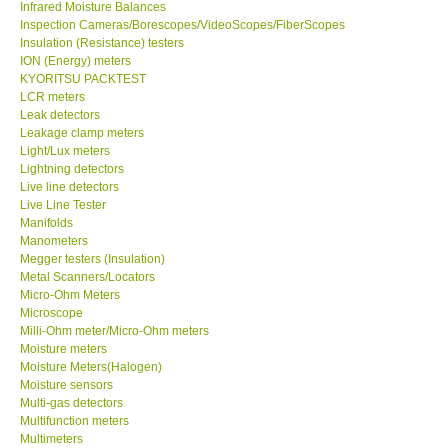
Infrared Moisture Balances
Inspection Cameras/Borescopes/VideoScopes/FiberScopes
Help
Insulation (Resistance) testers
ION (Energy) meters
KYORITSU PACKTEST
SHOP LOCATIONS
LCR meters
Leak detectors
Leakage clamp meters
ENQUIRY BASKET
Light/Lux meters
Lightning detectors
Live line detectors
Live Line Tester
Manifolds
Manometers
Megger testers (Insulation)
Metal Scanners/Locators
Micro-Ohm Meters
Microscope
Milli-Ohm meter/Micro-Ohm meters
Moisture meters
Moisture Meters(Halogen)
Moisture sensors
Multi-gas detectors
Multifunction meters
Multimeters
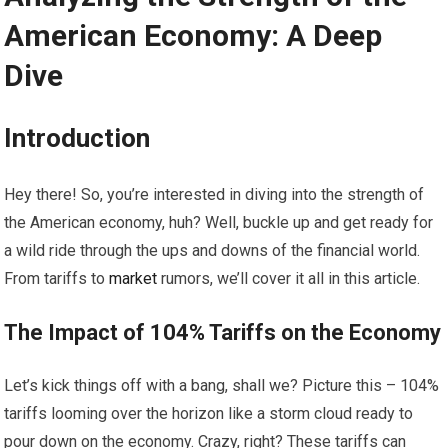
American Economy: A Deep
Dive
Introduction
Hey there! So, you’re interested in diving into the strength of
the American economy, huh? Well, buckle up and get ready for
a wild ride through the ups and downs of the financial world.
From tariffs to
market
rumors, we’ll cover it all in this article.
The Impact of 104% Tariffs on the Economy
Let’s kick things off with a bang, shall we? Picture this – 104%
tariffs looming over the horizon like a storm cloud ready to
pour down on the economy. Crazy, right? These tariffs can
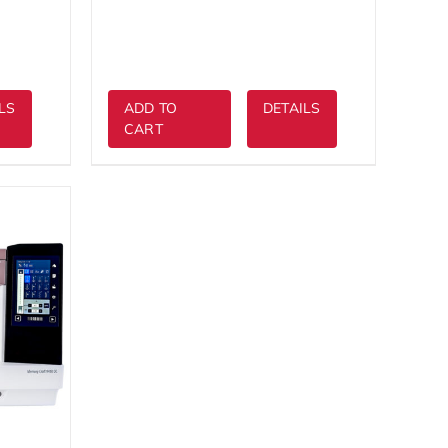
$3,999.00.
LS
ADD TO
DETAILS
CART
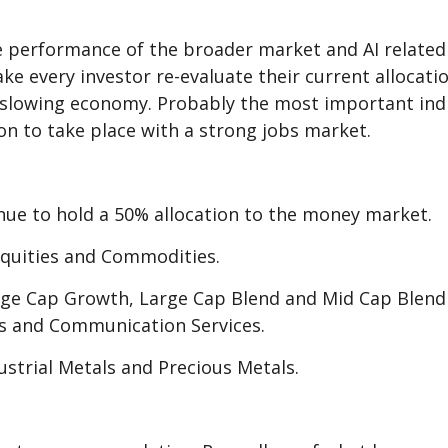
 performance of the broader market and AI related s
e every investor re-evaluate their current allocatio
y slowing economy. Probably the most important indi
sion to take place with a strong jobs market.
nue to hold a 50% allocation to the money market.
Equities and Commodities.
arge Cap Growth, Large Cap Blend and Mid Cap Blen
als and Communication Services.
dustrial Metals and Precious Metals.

....

> What you have to do:
Set out the lines from the one containing "performance of the" through the last line as a Markdown table with the columns Row and Line, numbering each row and leaving out blank lines.

> Answer to this problem:
| Row | Line |
|---|---|
| 1 |  performance of the broader market and AI related s |
| 2 | e every investor re-evaluate their current allocatio |
| 3 | y slowing economy. Probably the most important indi |
| 4 | sion to take place with a strong jobs market. |
| 5 | nue to hold a 50% allocation to the money market. |
| 6 | Equities and Commodities. |
| 7 | arge Cap Growth, Large Cap Blend and Mid Cap Blen |
| 8 | als and Communication Services. |
| 9 | dustrial Metals and Precious Metals. |